From the sands of Egypt to outer space

There aren’t very many substances which have been both manufactured in the sands of ancient Egypt and in outer space. In fact, off-hand, I know of only one: glass.

Glass is an “amorphous solid”– its molecules don’t form a strict pattern, like the molecules of steel or granite, but are jumbled together like more like the molecules in a fluid. You might think of glass as a very stiff liquid.

The glass we’re familiar with consists primarily of sand, heated with other materials such as soda and limestone to about 1,300 degrees Celsius. (The additional materials lower the melting point of pure sand to a temperature achievable with a wood fire.)

Since the principle requirements for making common glass are sand and fire, it’s not surprising the ancient Egyptians, who had plenty of both, started using glass (as a decorative glaze) around 3,000 B.C. The discovery of glassblowing, probably about 50 B.C. in Phoenicia, made possible, and affordable, many new glass objects.
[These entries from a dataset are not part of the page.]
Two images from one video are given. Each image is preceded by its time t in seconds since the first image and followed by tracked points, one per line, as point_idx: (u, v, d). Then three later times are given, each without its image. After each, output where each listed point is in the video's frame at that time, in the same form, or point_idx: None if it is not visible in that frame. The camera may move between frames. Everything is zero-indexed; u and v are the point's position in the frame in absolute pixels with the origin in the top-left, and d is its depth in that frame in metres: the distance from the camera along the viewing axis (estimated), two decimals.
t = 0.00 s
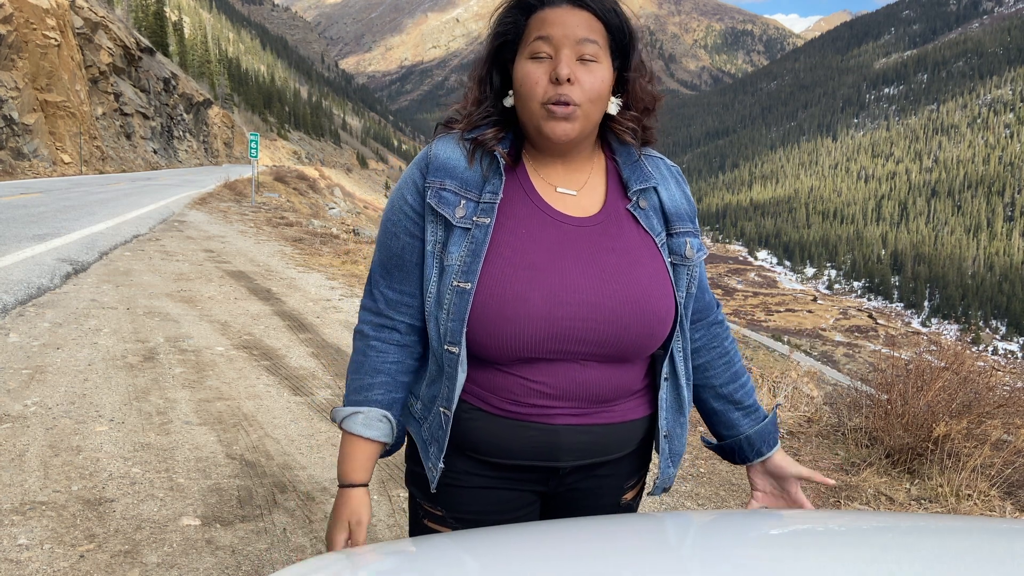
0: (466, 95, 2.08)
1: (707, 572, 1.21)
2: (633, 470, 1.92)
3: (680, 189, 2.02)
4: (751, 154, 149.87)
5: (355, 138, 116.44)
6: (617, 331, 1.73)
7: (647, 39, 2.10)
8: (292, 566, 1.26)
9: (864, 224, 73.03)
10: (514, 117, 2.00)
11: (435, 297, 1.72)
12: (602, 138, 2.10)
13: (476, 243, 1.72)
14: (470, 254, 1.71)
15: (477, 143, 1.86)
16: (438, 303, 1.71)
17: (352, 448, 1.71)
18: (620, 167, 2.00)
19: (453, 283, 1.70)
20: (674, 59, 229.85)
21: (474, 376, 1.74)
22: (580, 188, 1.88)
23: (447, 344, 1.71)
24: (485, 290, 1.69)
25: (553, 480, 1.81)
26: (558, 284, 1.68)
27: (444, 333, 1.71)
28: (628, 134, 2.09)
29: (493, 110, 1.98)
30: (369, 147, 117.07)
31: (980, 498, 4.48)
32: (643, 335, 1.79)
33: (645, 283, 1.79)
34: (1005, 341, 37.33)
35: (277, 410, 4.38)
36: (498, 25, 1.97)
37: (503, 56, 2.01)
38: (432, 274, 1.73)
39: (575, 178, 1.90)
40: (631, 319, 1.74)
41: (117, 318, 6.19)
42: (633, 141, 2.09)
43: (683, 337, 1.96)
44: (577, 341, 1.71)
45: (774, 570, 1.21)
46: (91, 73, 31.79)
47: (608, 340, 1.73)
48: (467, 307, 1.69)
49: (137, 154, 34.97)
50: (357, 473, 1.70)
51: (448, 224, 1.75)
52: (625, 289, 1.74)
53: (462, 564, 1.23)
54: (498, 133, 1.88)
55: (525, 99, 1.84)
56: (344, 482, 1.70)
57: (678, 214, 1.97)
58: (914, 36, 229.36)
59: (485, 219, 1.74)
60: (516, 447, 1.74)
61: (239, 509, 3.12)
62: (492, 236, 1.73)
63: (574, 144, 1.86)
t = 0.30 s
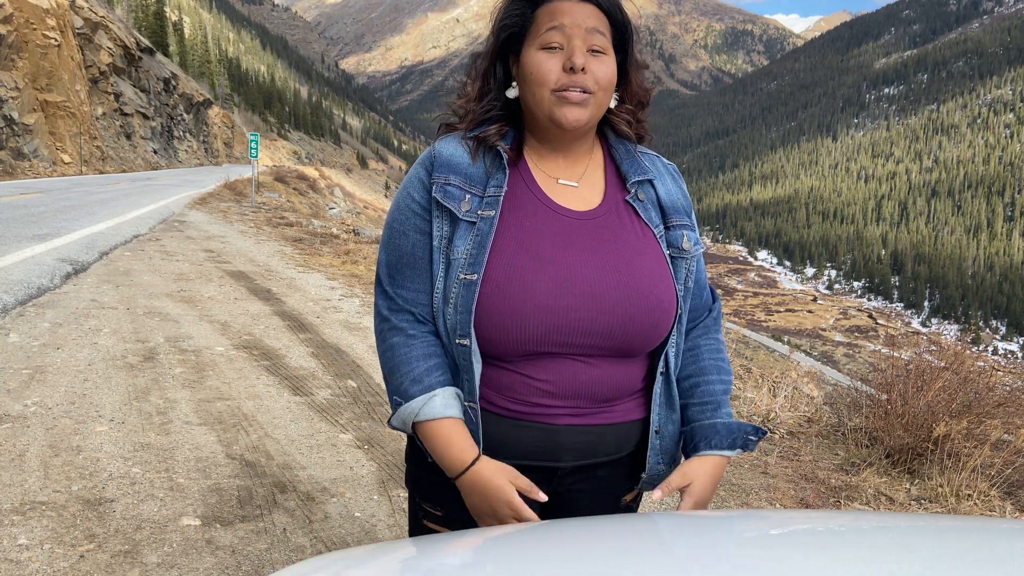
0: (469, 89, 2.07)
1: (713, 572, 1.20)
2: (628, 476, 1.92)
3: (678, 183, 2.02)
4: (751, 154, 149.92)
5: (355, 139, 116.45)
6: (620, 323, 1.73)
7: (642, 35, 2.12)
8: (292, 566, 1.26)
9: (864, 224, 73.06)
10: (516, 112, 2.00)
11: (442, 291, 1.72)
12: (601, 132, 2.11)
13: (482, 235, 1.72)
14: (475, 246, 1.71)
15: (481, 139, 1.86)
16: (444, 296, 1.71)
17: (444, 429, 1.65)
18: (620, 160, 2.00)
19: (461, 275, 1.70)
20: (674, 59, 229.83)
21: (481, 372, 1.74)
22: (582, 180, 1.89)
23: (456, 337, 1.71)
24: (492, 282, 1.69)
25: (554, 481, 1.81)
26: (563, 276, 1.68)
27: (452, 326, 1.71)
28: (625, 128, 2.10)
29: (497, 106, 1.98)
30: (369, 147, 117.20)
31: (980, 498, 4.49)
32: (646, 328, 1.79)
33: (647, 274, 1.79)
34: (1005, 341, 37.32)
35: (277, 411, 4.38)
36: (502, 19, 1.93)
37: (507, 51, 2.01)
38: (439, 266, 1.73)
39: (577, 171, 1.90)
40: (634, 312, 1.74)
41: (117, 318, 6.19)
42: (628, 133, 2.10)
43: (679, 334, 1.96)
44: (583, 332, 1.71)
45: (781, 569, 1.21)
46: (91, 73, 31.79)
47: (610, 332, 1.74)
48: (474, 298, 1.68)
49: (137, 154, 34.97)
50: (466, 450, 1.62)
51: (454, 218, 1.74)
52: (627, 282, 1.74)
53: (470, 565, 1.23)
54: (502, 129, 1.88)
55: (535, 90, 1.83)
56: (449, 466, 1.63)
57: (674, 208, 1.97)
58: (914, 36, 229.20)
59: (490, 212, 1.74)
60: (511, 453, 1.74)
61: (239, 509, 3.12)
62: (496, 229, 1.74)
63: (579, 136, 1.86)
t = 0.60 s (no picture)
0: (469, 88, 2.07)
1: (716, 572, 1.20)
2: (631, 474, 1.92)
3: (678, 180, 2.03)
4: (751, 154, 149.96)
5: (355, 139, 116.50)
6: (622, 318, 1.73)
7: (640, 30, 2.11)
8: (293, 567, 1.25)
9: (864, 224, 73.10)
10: (515, 109, 2.00)
11: (442, 287, 1.71)
12: (600, 130, 2.11)
13: (482, 232, 1.71)
14: (476, 243, 1.70)
15: (480, 137, 1.86)
16: (445, 292, 1.71)
17: (463, 389, 1.63)
18: (620, 159, 2.00)
19: (462, 272, 1.68)
20: (674, 60, 229.84)
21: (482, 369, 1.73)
22: (582, 176, 1.89)
23: (461, 334, 1.70)
24: (492, 279, 1.68)
25: (555, 480, 1.80)
26: (564, 273, 1.68)
27: (454, 324, 1.70)
28: (624, 126, 2.10)
29: (496, 103, 1.98)
30: (369, 148, 117.41)
31: (980, 498, 4.49)
32: (648, 324, 1.79)
33: (648, 270, 1.79)
34: (1005, 341, 37.35)
35: (278, 411, 4.39)
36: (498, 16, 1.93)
37: (504, 48, 2.00)
38: (438, 264, 1.72)
39: (576, 168, 1.91)
40: (637, 307, 1.74)
41: (117, 318, 6.20)
42: (629, 130, 2.11)
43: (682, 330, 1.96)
44: (585, 327, 1.71)
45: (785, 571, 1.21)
46: (91, 73, 31.81)
47: (611, 327, 1.74)
48: (475, 296, 1.67)
49: (137, 154, 35.00)
50: (487, 400, 1.62)
51: (454, 215, 1.74)
52: (628, 277, 1.74)
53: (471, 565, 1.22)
54: (500, 126, 1.88)
55: (530, 87, 1.83)
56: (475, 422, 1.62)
57: (677, 203, 1.97)
58: (914, 36, 229.31)
59: (491, 208, 1.74)
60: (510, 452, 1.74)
61: (239, 509, 3.12)
62: (497, 224, 1.73)
63: (578, 132, 1.86)
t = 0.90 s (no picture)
0: (467, 94, 2.07)
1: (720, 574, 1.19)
2: (634, 474, 1.91)
3: (679, 186, 2.01)
4: (751, 154, 149.97)
5: (354, 139, 116.53)
6: (619, 324, 1.73)
7: (641, 36, 2.10)
8: (293, 567, 1.25)
9: (864, 223, 73.09)
10: (513, 115, 2.00)
11: (439, 293, 1.71)
12: (602, 137, 2.10)
13: (480, 239, 1.71)
14: (472, 249, 1.70)
15: (477, 142, 1.86)
16: (442, 299, 1.71)
17: (437, 406, 1.63)
18: (620, 166, 1.99)
19: (457, 278, 1.69)
20: (673, 60, 229.86)
21: (480, 374, 1.73)
22: (580, 183, 1.88)
23: (457, 341, 1.70)
24: (490, 285, 1.68)
25: (554, 483, 1.80)
26: (560, 279, 1.68)
27: (450, 330, 1.71)
28: (628, 132, 2.09)
29: (494, 110, 1.98)
30: (369, 148, 117.57)
31: (980, 498, 4.49)
32: (647, 330, 1.78)
33: (647, 275, 1.78)
34: (1005, 341, 37.33)
35: (277, 411, 4.38)
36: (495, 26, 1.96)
37: (502, 56, 2.01)
38: (435, 271, 1.72)
39: (575, 175, 1.90)
40: (634, 313, 1.74)
41: (117, 318, 6.20)
42: (633, 138, 2.09)
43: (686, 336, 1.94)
44: (584, 333, 1.70)
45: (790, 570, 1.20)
46: (91, 72, 31.79)
47: (608, 333, 1.73)
48: (472, 301, 1.68)
49: (137, 154, 35.00)
50: (447, 420, 1.61)
51: (450, 221, 1.74)
52: (625, 284, 1.74)
53: (464, 567, 1.22)
54: (497, 133, 1.88)
55: (521, 96, 1.83)
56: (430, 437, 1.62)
57: (678, 209, 1.96)
58: (914, 36, 229.32)
59: (487, 214, 1.73)
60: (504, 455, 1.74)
61: (238, 509, 3.12)
62: (494, 230, 1.73)
63: (571, 140, 1.86)
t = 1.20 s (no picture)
0: (468, 94, 2.07)
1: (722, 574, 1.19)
2: (633, 475, 1.91)
3: (681, 186, 2.01)
4: (751, 154, 150.00)
5: (354, 139, 116.55)
6: (620, 325, 1.73)
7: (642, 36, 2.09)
8: (292, 567, 1.25)
9: (864, 224, 73.11)
10: (514, 114, 2.00)
11: (440, 293, 1.71)
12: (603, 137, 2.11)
13: (480, 239, 1.71)
14: (474, 249, 1.70)
15: (479, 142, 1.86)
16: (443, 300, 1.71)
17: (446, 398, 1.62)
18: (620, 167, 1.99)
19: (458, 278, 1.69)
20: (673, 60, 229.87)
21: (481, 374, 1.73)
22: (581, 183, 1.88)
23: (458, 340, 1.70)
24: (490, 284, 1.68)
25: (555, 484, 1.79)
26: (561, 277, 1.68)
27: (450, 331, 1.71)
28: (631, 133, 2.09)
29: (496, 110, 1.98)
30: (369, 147, 117.67)
31: (980, 498, 4.49)
32: (647, 330, 1.79)
33: (648, 276, 1.79)
34: (1005, 341, 37.36)
35: (277, 411, 4.38)
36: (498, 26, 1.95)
37: (503, 55, 2.01)
38: (436, 270, 1.72)
39: (575, 175, 1.90)
40: (635, 314, 1.74)
41: (117, 318, 6.19)
42: (636, 138, 2.10)
43: (687, 336, 1.95)
44: (584, 333, 1.71)
45: (790, 570, 1.20)
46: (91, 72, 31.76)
47: (610, 334, 1.73)
48: (472, 302, 1.68)
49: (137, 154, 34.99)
50: (457, 410, 1.61)
51: (451, 222, 1.74)
52: (627, 286, 1.74)
53: (465, 567, 1.21)
54: (499, 131, 1.88)
55: (520, 98, 1.83)
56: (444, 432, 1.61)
57: (680, 211, 1.97)
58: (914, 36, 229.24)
59: (488, 215, 1.74)
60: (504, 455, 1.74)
61: (238, 509, 3.12)
62: (495, 230, 1.73)
63: (571, 141, 1.86)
In medieval times the Venetians created new compositions, colours (through the addition of various impurities) and techniques. In the late 1600s the English invented “crystal,” which had a unique sparkle thanks to the use of very pure raw materials and the addition of lead oxide, which makes glass refract light more sharply than usual, resulting in rampant rainbows.

Most commercial glass is soda-lime glass, made from inexpensive ingredients–sand, soda and lime–that can be worked at a relatively low 700 degrees Celsius. Borosilicant glass, such as Pyrex, is a distant second in commercial importance. Because it doesn’t expand or contract as much when heated or cooled, it’s ideal for use in kitchens and laboratories everywhere.

Glass is brittle because it has many microscopic flaws in its surface. Putting stress on the glass causes these flaws to grow at the tip until the glass shatters (you see this in slow motion when a crack spreads across your windshield). “Tempered” glass is more resistant to breaking because its surface is cooled first, becoming rigid, so that as the interior then cools and shrinks, the whole piece of glass is compressed.

Glass doesn’t have to be made of sand (silica). Any material that can be melted can theoretically make glass. The trick is to cool the melted mass quickly enough to prevent its jumbled atoms from joining up into the strict patterns that define crystals.

In Earth orbit, molten liquids don’t crystallize as easily as they do on Earth, so it’s easier to make glass out of other materials. Delbert Day, the Curators’ Professor Emeritus of Ceramic Engineering at the University of Missouri-Rolla, who has been experimenting with glass melts on space shuttles for the last 20 years, theorizes that this is because of an effect called “shear thinning.” Stirring a thick liquid–say, syrup–makes it more fluid. On Earth, gravity alone is enough to “stir” a melted substance and instigate shear thinning. The increased fluidity allows atoms in the melt to move more rapidly into their preferred crystalline patterns. In space, in the absence of gravity, the melt remains more viscous, making it harder for the atoms to form crystals before the material hardens.

In experiments with test melts of fluoride glass (a mixture of zirconium, barium, lanthanum, sodium and aluminum) aboard a NASA transport plane that provides short bursts of near-zero gravity interspersed with periods of high gravity researcher, researcher Dennis Tucker found it easy to pull out fibers in low-gravity, but that the melt quickly crystallized in high gravity.

In upcoming experiments, Day will melt and cool identical glass samples on Earth and on the International Space Station, then count the number of crystals in each sample.

If his theory pans out, he may be able to use the knowledge to improve glass-making techniques on Earth, allowing the production of some of the remarkable forms of glass that are currently very difficult to make in gravity.

Those include bioactive glasses that can be used to repair human bones, then dissolve when no longer needed; glasses so insoluble they an be used to treat cancer by delivering high doses of radiation directly to a tumor; strong, corrosion-resistant glasses made of metal from which complex objects like engine parts could be cast (instead of machined); and the aforementioned fluoride glass, a hundred times more transparent than ordinary silica-based glass. (A fluoride-glass fiber optic fiber would be so clear that a light shone in one end in New York could be seen on the other end in Paris.)

Even after 5,000 years, it seems, glass is still on the cutting edge (sorry) of technology.